= Leona Tate =

American civil rights activist

Leona Tate (born October 31, 1954) is an American activist, civil rights pioneer, and community advocate from New Orleans. She was one of the first Black children in the United States to desegregate a public elementary school.

== Biography ==

=== Early life and education ===
Tate was born and raised in the Lower Ninth Ward of New Orleans. She and her family were selected among many applicants to be the initial implementers of school desegregation.

On the morning of November 14, 1960, four 6-year-old girls: Tate, Tessie Prevost, Gail Etienne and Ruby Bridges became the first African Americans to desegregate formerly all white elementary public schools in New Orleans and the Deep South. Three of the girls, Tate, Prevost and Etienne (also known as the McDonogh Three) enrolled at McDonogh 19 Elementary School at 5909 St. Claude Avenue, and Bridges enrolled at William Frantz Elementary School at 3811 North Galvez Street.

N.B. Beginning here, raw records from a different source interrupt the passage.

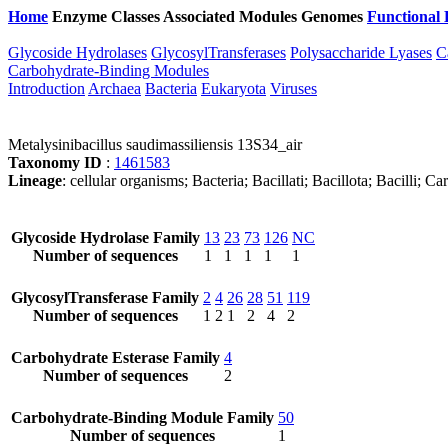
Home
Enzyme Classes
Associated Modules
Genomes
Functional 
Glycoside Hydrolases
GlycosylTransferases
Polysaccharide Lyases
C
Carbohydrate-Binding Modules
Introduction
Archaea
Bacteria
Eukaryota
Viruses
Metalysinibacillus saudimassiliensis 13S34_air
Taxonomy ID
:
1461583
Lineage
: cellular organisms; Bacteria; Bacillati; Bacillota; Bacilli;
Glycoside Hydrolase Family
13
23
73
126
NC
Number of sequences
1
1
1
1
1
GlycosylTransferase Family
2
4
26
28
51
119
Number of sequences
1
2
1
2
4
2
Carbohydrate Esterase Family
4
Number of sequences
2
Carbohydrate-Binding Module Family
50
Number of sequences
1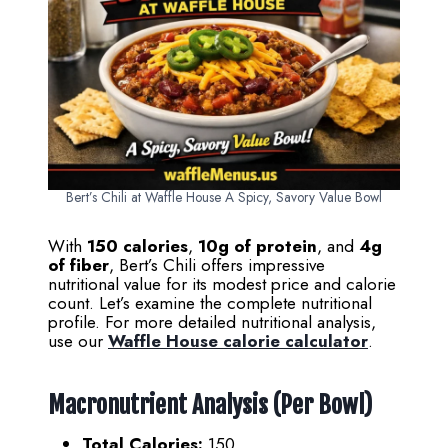
Bert’s Chili at Waffle House A Spicy, Savory Value Bowl
With
150 calories
,
10g of protein
, and
4g
of fiber
, Bert’s Chili offers impressive
nutritional value for its modest price and calorie
count. Let’s examine the complete nutritional
profile. For more detailed nutritional analysis,
use our
Waffle House calorie calculator
.
Macronutrient Analysis (Per Bowl)
Total Calories:
150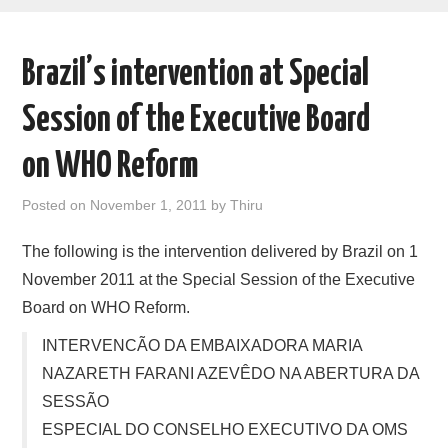
AREAS OF WORK
Brazil’s intervention at Special
CORONAVIRUS
Session of the Executive Board
XTANDI
on WHO Reform
LISTSERVES
Posted on
November 1, 2011
by
Thiru
VIDEOS
The following is the intervention delivered by Brazil on 1
November 2011 at the Special Session of the Executive
PUBLICATIONS
Board on WHO Reform.
DATABASES
INTERVENCÃO DA EMBAIXADORA MARIA
NAZARETH FARANI AZEVÊDO NA ABERTURA DA
DONATE
SESSÃO
ESPECIAL DO CONSELHO EXECUTIVO DA OMS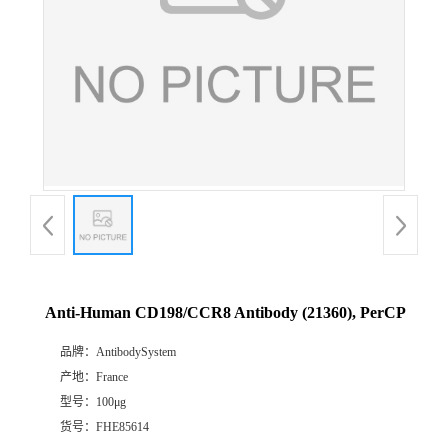
Anti-Human CD198/CCR8 Antibody (21360), PerCP
品牌：
AntibodySystem
产地：
France
型号：
100μg
货号：
FHE85614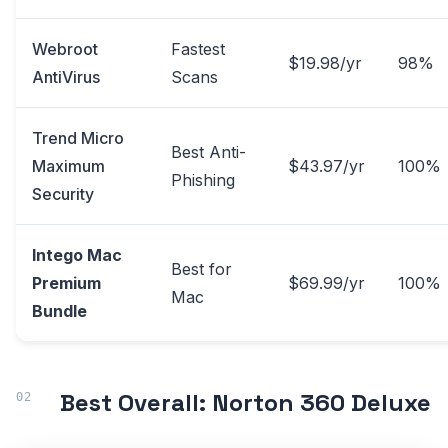
Webroot
Fastest
$19.98/yr
98%
AntiVirus
Scans
Trend Micro
Best Anti-
Maximum
$43.97/yr
100%
Phishing
Security
Intego Mac
Best for
Premium
$69.99/yr
100%
Mac
Bundle
Best Overall: Norton 360 Deluxe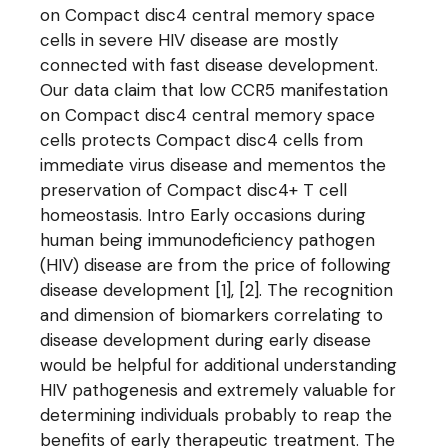
on Compact disc4 central memory space
cells in severe HIV disease are mostly
connected with fast disease development.
Our data claim that low CCR5 manifestation
on Compact disc4 central memory space
cells protects Compact disc4 cells from
immediate virus disease and mementos the
preservation of Compact disc4+ T cell
homeostasis. Intro Early occasions during
human being immunodeficiency pathogen
(HIV) disease are from the price of following
disease development [1], [2]. The recognition
and dimension of biomarkers correlating to
disease development during early disease
would be helpful for additional understanding
HIV pathogenesis and extremely valuable for
determining individuals probably to reap the
benefits of early therapeutic treatment. The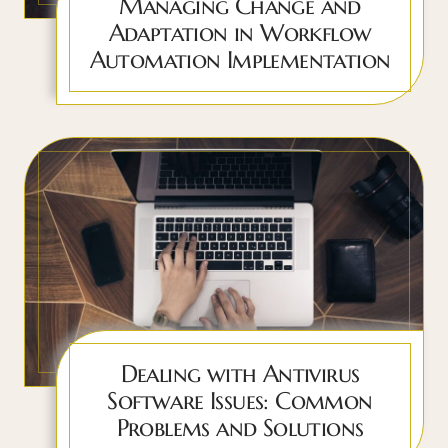
Managing Change and
Adaptation in Workflow
Automation Implementation
Dealing with Antivirus
Software Issues: Common
Problems and Solutions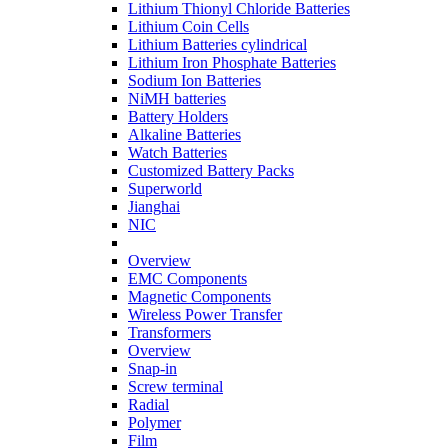
Lithium Thionyl Chloride Batteries
Lithium Coin Cells
Lithium Batteries cylindrical
Lithium Iron Phosphate Batteries
Sodium Ion Batteries
NiMH batteries
Battery Holders
Alkaline Batteries
Watch Batteries
Customized Battery Packs
Superworld
Jianghai
NIC
Overview
EMC Components
Magnetic Components
Wireless Power Transfer
Transformers
Overview
Snap-in
Screw terminal
Radial
Polymer
Film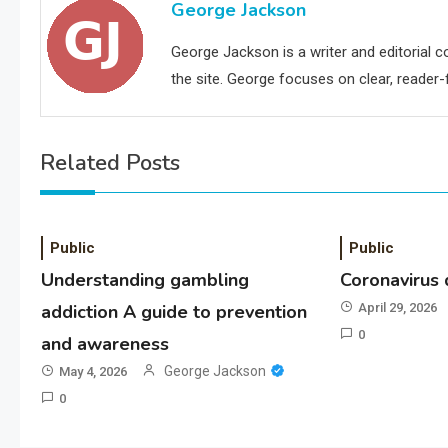
George Jackson
George Jackson is a writer and editorial 
the site. George focuses on clear, reader-f
Related Posts
Public
Public
Understanding gambling
Coronavirus
addiction A guide to prevention
April 29, 2026
0
and awareness
George Jackson
May 4, 2026
0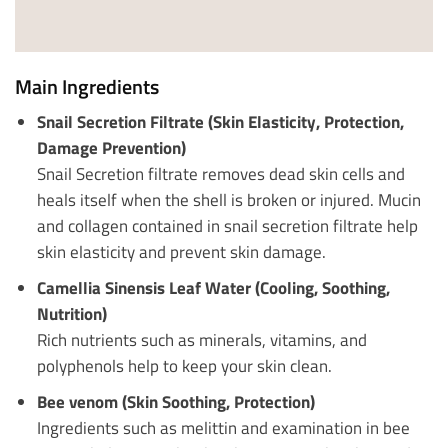
Main Ingredients
Snail Secretion Filtrate (Skin Elasticity, Protection,
Damage Prevention)
Snail Secretion filtrate removes dead skin cells and
heals itself when the shell is broken or injured. Mucin
and collagen contained in snail secretion filtrate help
skin elasticity and prevent skin damage.
Camellia Sinensis Leaf Water (Cooling, Soothing,
Nutrition)
Rich nutrients such as minerals, vitamins, and
polyphenols help to keep your skin clean.
Bee venom (Skin Soothing, Protection)
Ingredients such as melittin and examination in bee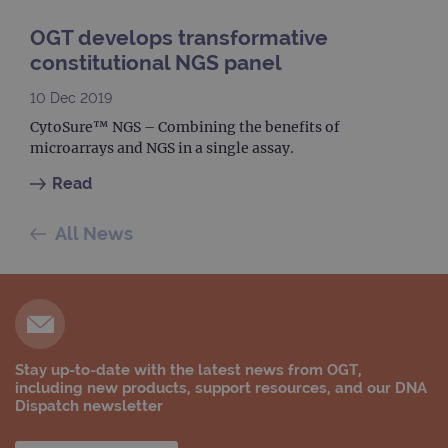
visit
sess
OGT develops transformative
cam
data
constitutional NGS panel
sites
anal
repo
10 Dec 2019
gatedForm
www.ogt.com
4 weeks 2
CytoSure™ NGS – Combining the benefits of
days
microarrays and NGS in a single assay.
Read
All News
Provider
Name
/
Provider
Expiration
Description
Name
Domain
/
Expiration
Description
Domain
_ga_7SRMX3FMQP
.ogt.com
1 year 1
This cookie
month
is used by
_gcl_au
2 months
Used by
Google
Google
4 weeks
Google
LLC
Analytics to
AdSense for
.ogt.com
persist
experiment
Stay up-to-date with the latest news from OGT,
session
with
state.
including new products, support resources, and our DNA
advertiseme
efficiency
Dispatch newsletter
_ga_T6BH6566QH
.ogt.com
1 year 1
This cookie
across
month
is used by
websites
Google
using their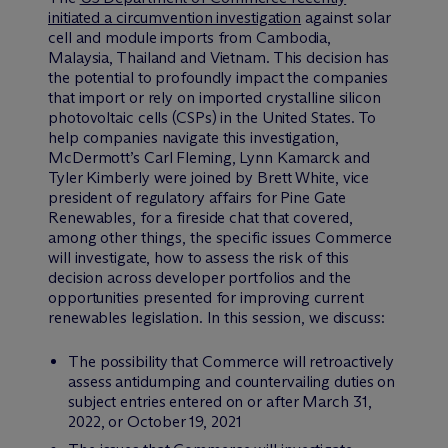
initiated a circumvention investigation
against solar
cell and module imports from Cambodia,
Malaysia, Thailand and Vietnam. This decision has
the potential to profoundly impact the companies
that import or rely on imported crystalline silicon
photovoltaic cells (CSPs) in the United States. To
help companies navigate this investigation,
M
c
Dermott’s Carl Fleming, Lynn Kamarck and
Tyler Kimberly were joined by Brett White, vice
president of regulatory affairs for Pine Gate
Renewables, for a fireside chat that covered,
among other things, the specific issues Commerce
will investigate, how to assess the risk of this
decision across developer portfolios and the
opportunities presented for improving current
renewables legislation. In this session, we discuss:
The possibility that Commerce will retroactively
assess antidumping and countervailing duties on
subject entries entered on or after March 31,
2022, or October 19, 2021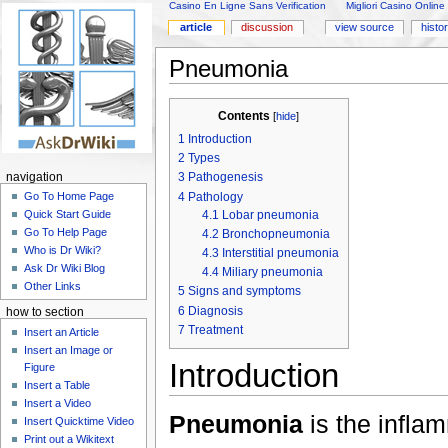
Casino En Ligne Sans Verification
Migliori Casino Online
article
discussion
view source
histo
Pneumonia
Contents
[
hide
]
1
Introduction
2
Types
3
Pathogenesis
navigation
4
Pathology
Go To Home Page
4.1
Lobar pneumonia
Quick Start Guide
Go To Help Page
4.2
Bronchopneumonia
Who is Dr Wiki?
4.3
Interstitial pneumonia
Ask Dr Wiki Blog
4.4
Miliary pneumonia
Other Links
5
Signs and symptoms
6
Diagnosis
how to section
7
Treatment
Insert an Article
Insert an Image or
Introduction
Figure
Insert a Table
Insert a Video
Pneumonia
is the inflam
Insert Quicktime Video
Print out a Wikitext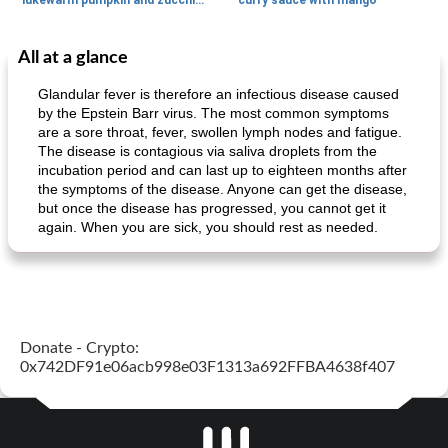
lukewarm pumpkin and zucchini spaghetti
curry sauce with mango
All at a glance
Main dish
30
min
Main dish
95
min
Glandular fever is therefore an infectious disease caused
by the Epstein Barr virus. The most common symptoms
are a sore throat, fever, swollen lymph nodes and fatigue.
The disease is contagious via saliva droplets from the
incubation period and can last up to eighteen months after
the symptoms of the disease. Anyone can get the disease,
but once the disease has progressed, you cannot get it
again. When you are sick, you should rest as needed.
Mexican vegetable in tacos
provençal chicken with zucchini and tomatoes
Donate - Crypto:
0x742DF91e06acb998e03F1313a692FFBA4638f407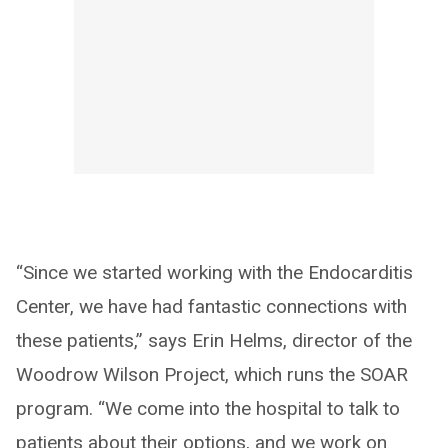
“Since we started working with the Endocarditis
Center, we have had fantastic connections with
these patients,” says Erin Helms, director of the
Woodrow Wilson Project, which runs the SOAR
program. “We come into the hospital to talk to
patients about their options, and we work on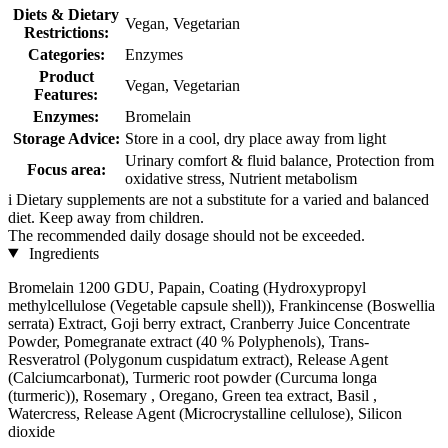
Diets & Dietary
Vegan, Vegetarian
Restrictions:
Categories:
Enzymes
Product
Vegan, Vegetarian
Features:
Enzymes:
Bromelain
Storage Advice:
Store in a cool, dry place away from light
Urinary comfort & fluid balance, Protection from
Focus area:
oxidative stress, Nutrient metabolism
i
Dietary supplements are not a substitute for a varied and balanced
diet. Keep away from children.
The recommended daily dosage should not be exceeded.
Ingredients
Bromelain 1200 GDU, Papain, Coating (Hydroxypropyl
methylcellulose (Vegetable capsule shell)), Frankincense (Boswellia
serrata) Extract, Goji berry extract, Cranberry Juice Concentrate
Powder, Pomegranate extract (40 % Polyphenols), Trans-
Resveratrol (Polygonum cuspidatum extract), Release Agent
(Calciumcarbonat), Turmeric root powder (Curcuma longa
(turmeric)), Rosemary , Oregano, Green tea extract, Basil ,
Watercress, Release Agent (Microcrystalline cellulose), Silicon
dioxide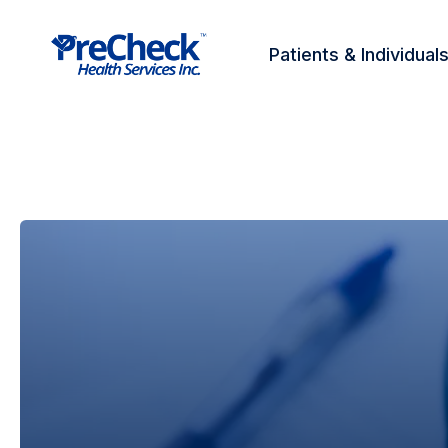
Patients & Individual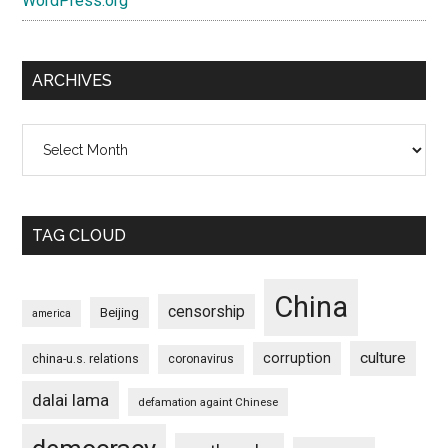
WordPress.org
ARCHIVES
Archives
TAG CLOUD
China
censorship
Beijing
america
culture
corruption
china-u.s. relations
coronavirus
dalai lama
defamation againt Chinese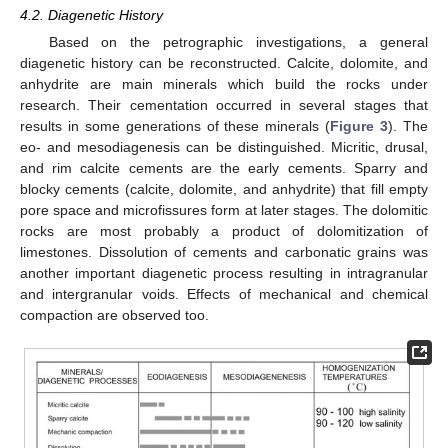
4.2. Diagenetic History
Based on the petrographic investigations, a general
diagenetic history can be reconstructed. Calcite, dolomite, and
anhydrite are main minerals which build the rocks under
research. Their cementation occurred in several stages that
results in some generations of these minerals (
Figure 3
). The
eo- and mesodiagenesis can be distinguished. Micritic, drusal,
and rim calcite cements are the early cements. Sparry and
blocky cements (calcite, dolomite, and anhydrite) that fill empty
pore space and microfissures form at later stages. The dolomitic
rocks are most probably a product of dolomitization of
limestones. Dissolution of cements and carbonatic grains was
another important diagenetic process resulting in intragranular
and intergranular voids. Effects of mechanical and chemical
compaction are observed too.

As soon as Tate and her peers entered the schools, the white children were pulled out by their parents; for 18 months the girls were the only students in their class. With worldwide attention focused on New Orleans, federal marshals wearing yellow armbands began escorting The New Orleans Four into the schools at 9 a.m. By 9:25 a.m., the two public elementary schools in the Deep South were integrated.

In 1962, the school became an all black-school and as a result, Tate, Etienne and Prevost marched on to integrate another formerly all white elementary school, T.J. Semmes.

The integration of New Orleans public elementary schools marked a major focal point in the history of the American civil rights movement. As of 2026, there is only one remaining traditional public high school in New Orleans, The Leah Chase School. The District features 20 other "public" high schools, but they are run by independent non-profit charter boards rather than directly by the Orleans Parish School Board.

=== Foundation ===
In 2009, Leona Tate, established the Leona Tate Foundation for Change to help purchase McDonogh 19, the school she with Tessie Prevost and Gail Etienne integrated. Today, she and her partners at Alembic Community Development are readying the historic landmark building to reopen in Spring 2021 as the Tate, Etienne, and Prevost (TEP) Center, a mixed-use development dedicated to the history of New Orleans Public School Desegregation, Civil Rights, and Black Life. Her mission for the TEP Center is to create a safe space and community anchor where the public can learn, support, and train for anti-racism activism and social restorative justice.